Reproduce the text of every entry below word for word, leaving out the pictures.

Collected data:
<<<<
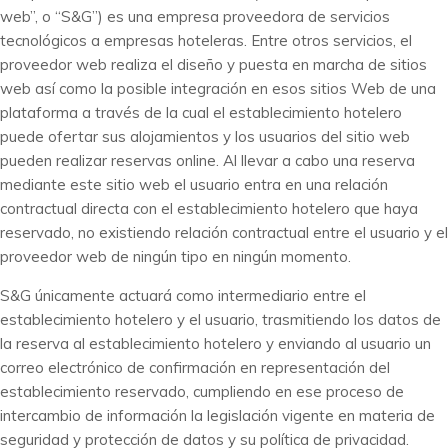
web”, o “S&G”) es una empresa proveedora de servicios
tecnológicos a empresas hoteleras. Entre otros servicios, el
proveedor web realiza el diseño y puesta en marcha de sitios
web así como la posible integración en esos sitios Web de una
plataforma a través de la cual el establecimiento hotelero
puede ofertar sus alojamientos y los usuarios del sitio web
pueden realizar reservas online. Al llevar a cabo una reserva
mediante este sitio web el usuario entra en una relación
contractual directa con el establecimiento hotelero que haya
reservado, no existiendo relación contractual entre el usuario y el
proveedor web de ningún tipo en ningún momento.
S&G únicamente actuará como intermediario entre el
establecimiento hotelero y el usuario, trasmitiendo los datos de
la reserva al establecimiento hotelero y enviando al usuario un
correo electrónico de confirmación en representación del
establecimiento reservado, cumpliendo en ese proceso de
intercambio de información la legislación vigente en materia de
seguridad y protección de datos y su política de privacidad.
>>>>
▶ **Answer to the problem**:
web”, o “S&G”) es una empresa proveedora de servicios
tecnológicos a empresas hoteleras. Entre otros servicios, el
proveedor web realiza el diseño y puesta en marcha de sitios
web así como la posible integración en esos sitios Web de una
plataforma a través de la cual el establecimiento hotelero
puede ofertar sus alojamientos y los usuarios del sitio web
pueden realizar reservas online. Al llevar a cabo una reserva
mediante este sitio web el usuario entra en una relación
contractual directa con el establecimiento hotelero que haya
reservado, no existiendo relación contractual entre el usuario y el
proveedor web de ningún tipo en ningún momento.
S&G únicamente actuará como intermediario entre el
establecimiento hotelero y el usuario, trasmitiendo los datos de
la reserva al establecimiento hotelero y enviando al usuario un
correo electrónico de confirmación en representación del
establecimiento reservado, cumpliendo en ese proceso de
intercambio de información la legislación vigente en materia de
seguridad y protección de datos y su política de privacidad.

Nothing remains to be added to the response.